begin Given entries

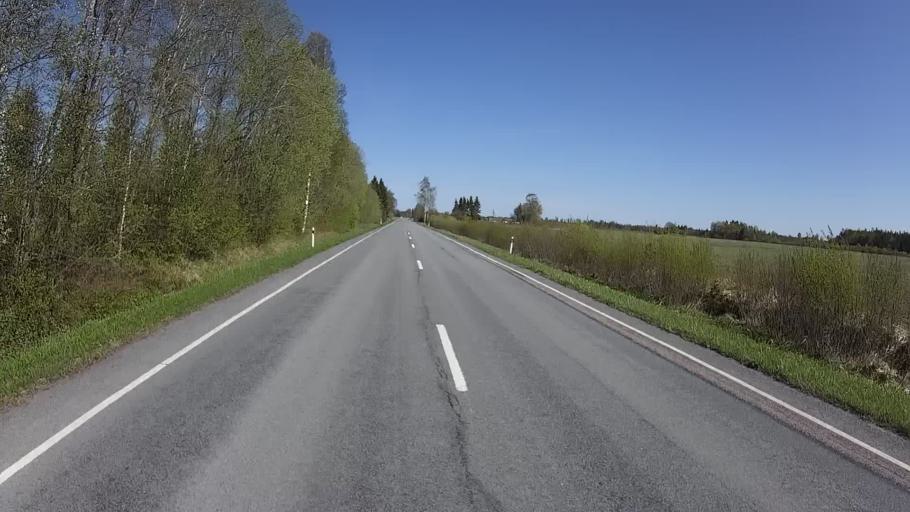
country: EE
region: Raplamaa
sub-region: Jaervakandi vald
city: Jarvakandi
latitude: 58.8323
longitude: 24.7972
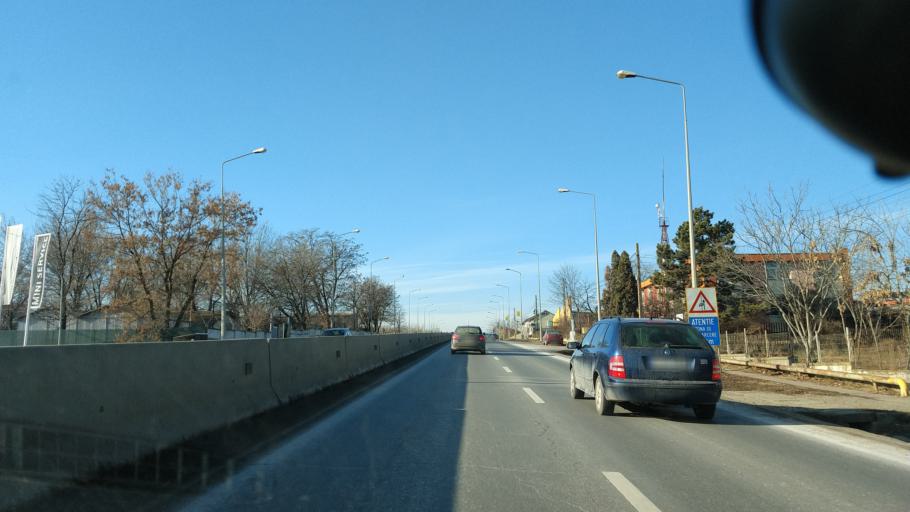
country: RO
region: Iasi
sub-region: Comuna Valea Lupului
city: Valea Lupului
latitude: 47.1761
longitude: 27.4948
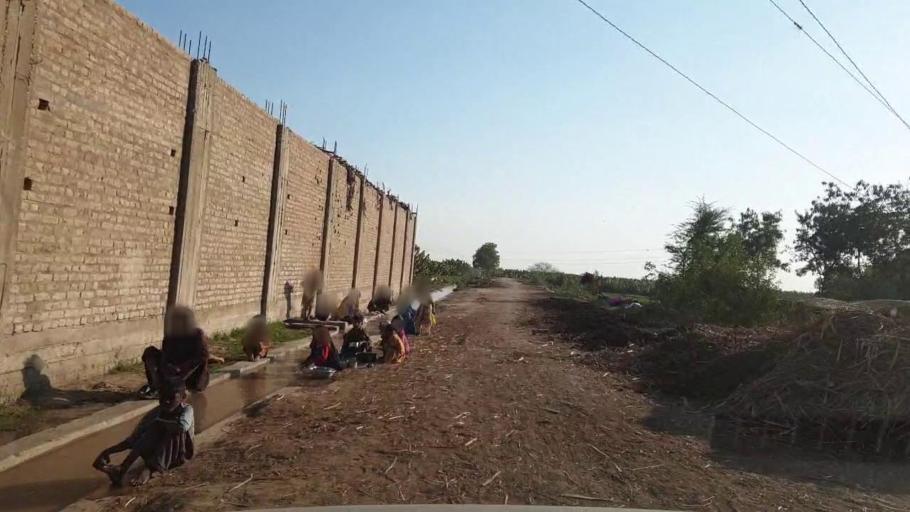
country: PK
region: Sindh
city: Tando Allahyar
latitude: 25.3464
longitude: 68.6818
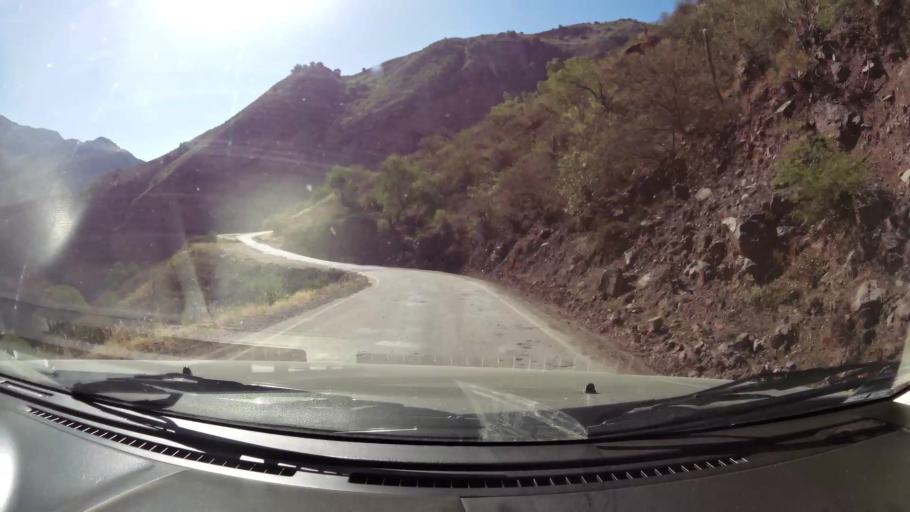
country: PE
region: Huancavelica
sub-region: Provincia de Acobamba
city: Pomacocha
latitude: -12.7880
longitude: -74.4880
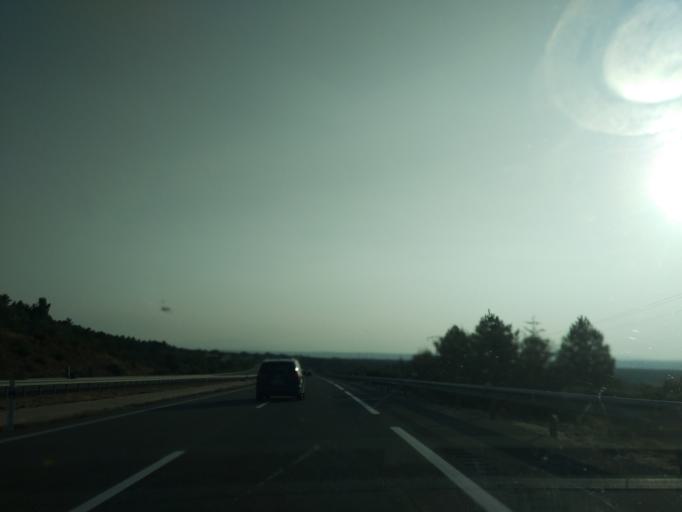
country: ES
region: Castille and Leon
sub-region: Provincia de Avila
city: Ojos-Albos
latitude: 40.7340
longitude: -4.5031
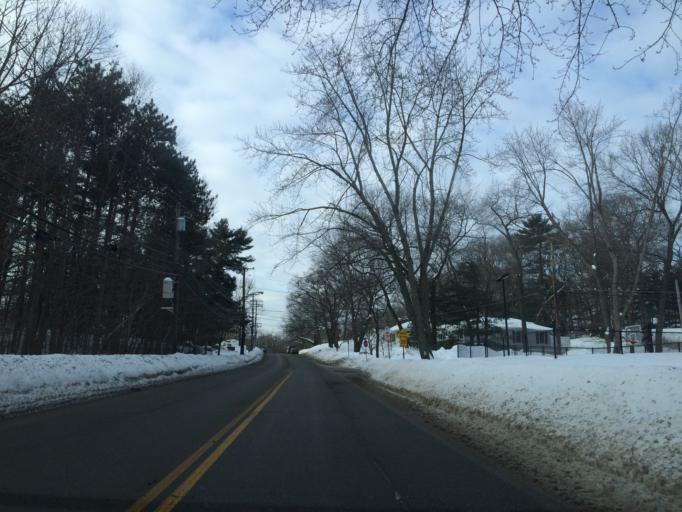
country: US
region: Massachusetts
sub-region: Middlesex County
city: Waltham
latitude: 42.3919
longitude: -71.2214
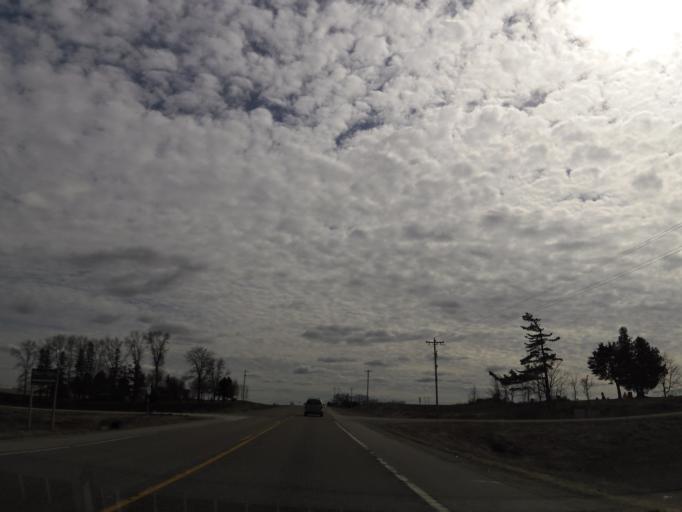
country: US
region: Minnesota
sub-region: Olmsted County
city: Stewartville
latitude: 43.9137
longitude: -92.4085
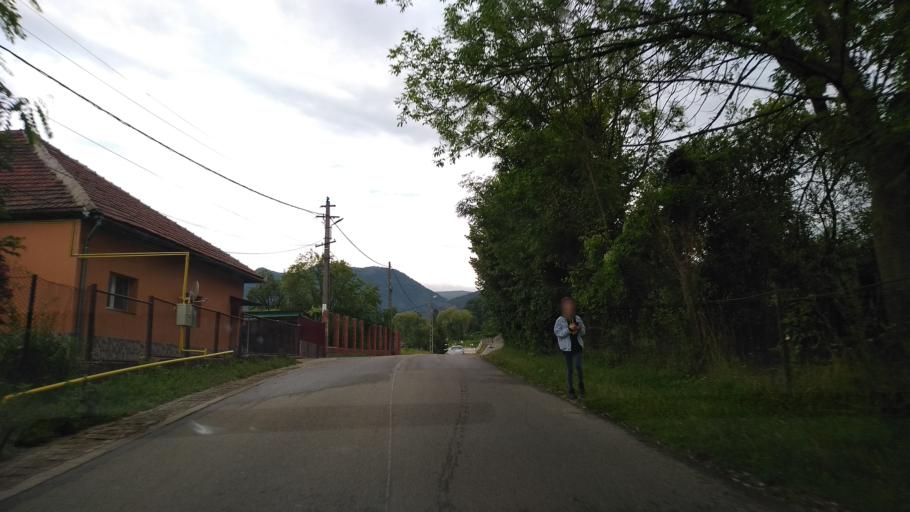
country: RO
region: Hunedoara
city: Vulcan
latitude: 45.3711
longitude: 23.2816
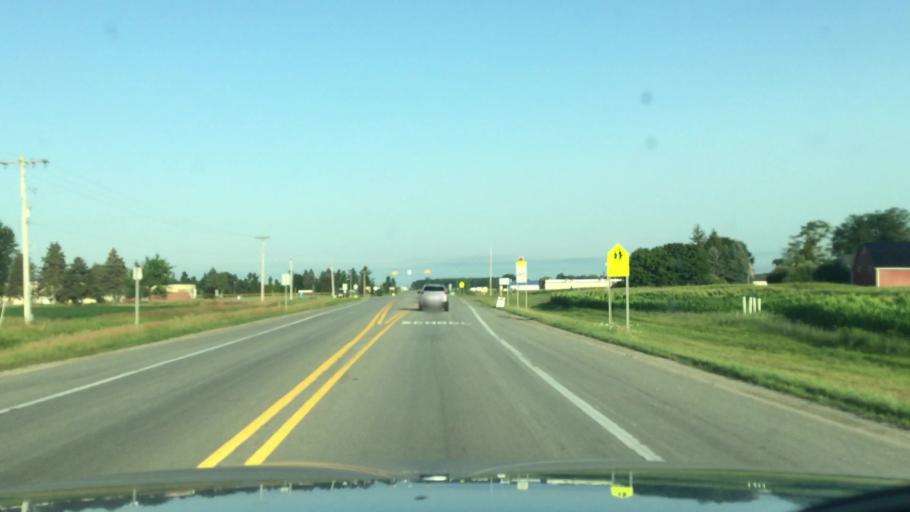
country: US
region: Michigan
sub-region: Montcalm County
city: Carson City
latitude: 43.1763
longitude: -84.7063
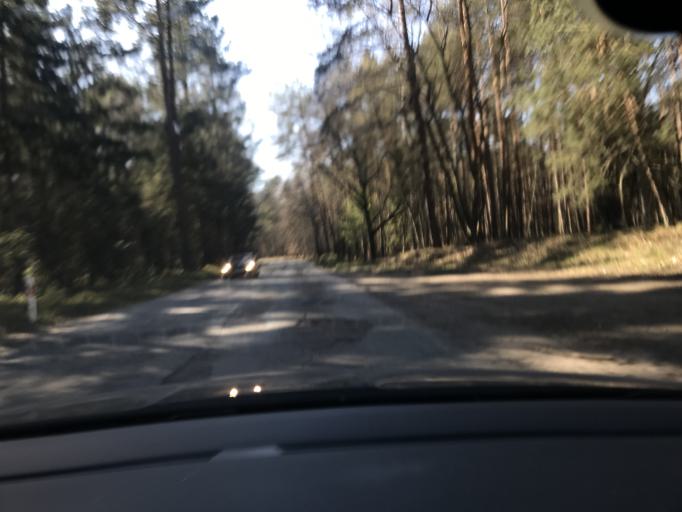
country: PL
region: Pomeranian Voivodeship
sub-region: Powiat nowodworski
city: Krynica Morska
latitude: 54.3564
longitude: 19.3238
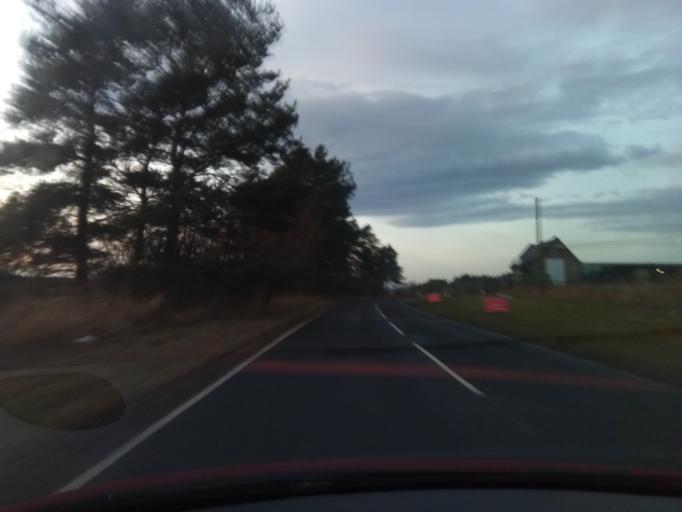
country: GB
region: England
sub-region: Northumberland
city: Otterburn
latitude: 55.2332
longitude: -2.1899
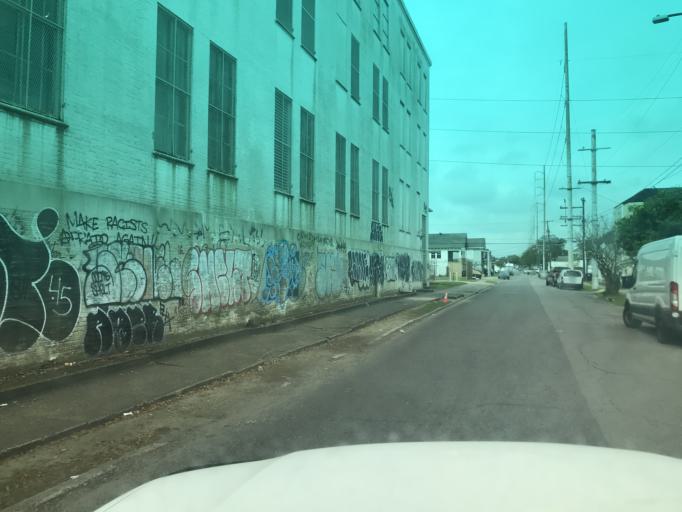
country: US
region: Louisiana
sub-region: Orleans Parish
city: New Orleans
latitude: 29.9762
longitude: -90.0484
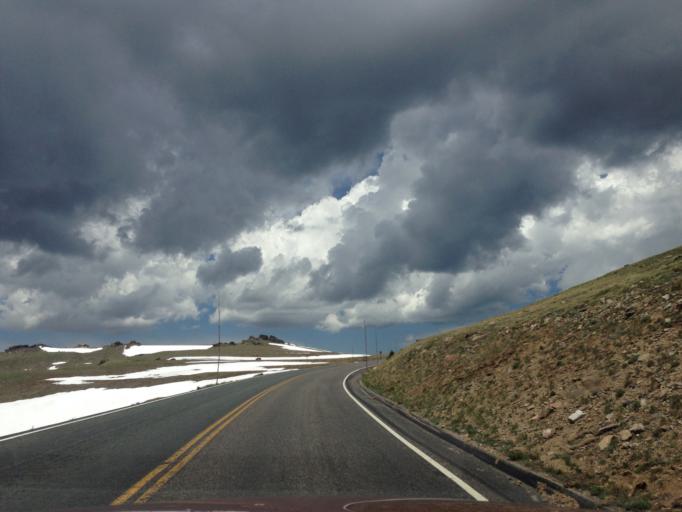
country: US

end Given entries

**Task details:**
Put the lines of all the records above into a numbered list, skipping any blank lines. Leave the pictures out of your answer.

**Completed exercise:**
1. country: EE
2. region: Raplamaa
3. sub-region: Jaervakandi vald
4. city: Jarvakandi
5. latitude: 58.8323
6. longitude: 24.7972
7. country: RO
8. region: Iasi
9. sub-region: Comuna Valea Lupului
10. city: Valea Lupului
11. latitude: 47.1761
12. longitude: 27.4948
13. country: PK
14. region: Sindh
15. city: Tando Allahyar
16. latitude: 25.3464
17. longitude: 68.6818
18. country: PE
19. region: Huancavelica
20. sub-region: Provincia de Acobamba
21. city: Pomacocha
22. latitude: -12.7880
23. longitude: -74.4880
24. country: ES
25. region: Castille and Leon
26. sub-region: Provincia de Avila
27. city: Ojos-Albos
28. latitude: 40.7340
29. longitude: -4.5031
30. country: US
31. region: Massachusetts
32. sub-region: Middlesex County
33. city: Waltham
34. latitude: 42.3919
35. longitude: -71.2214
36. country: US
37. region: Minnesota
38. sub-region: Olmsted County
39. city: Stewartville
40. latitude: 43.9137
41. longitude: -92.4085
42. country: RO
43. region: Hunedoara
44. city: Vulcan
45. latitude: 45.3711
46. longitude: 23.2816
47. country: US
48. region: Michigan
49. sub-region: Montcalm County
50. city: Carson City
51. latitude: 43.1763
52. longitude: -84.7063
53. country: PL
54. region: Pomeranian Voivodeship
55. sub-region: Powiat nowodworski
56. city: Krynica Morska
57. latitude: 54.3564
58. longitude: 19.3238
59. country: GB
60. region: England
61. sub-region: Northumberland
62. city: Otterburn
63. latitude: 55.2332
64. longitude: -2.1899
65. country: US
66. region: Louisiana
67. sub-region: Orleans Parish
68. city: New Orleans
69. latitude: 29.9762
70. longitude: -90.0484
71. country: US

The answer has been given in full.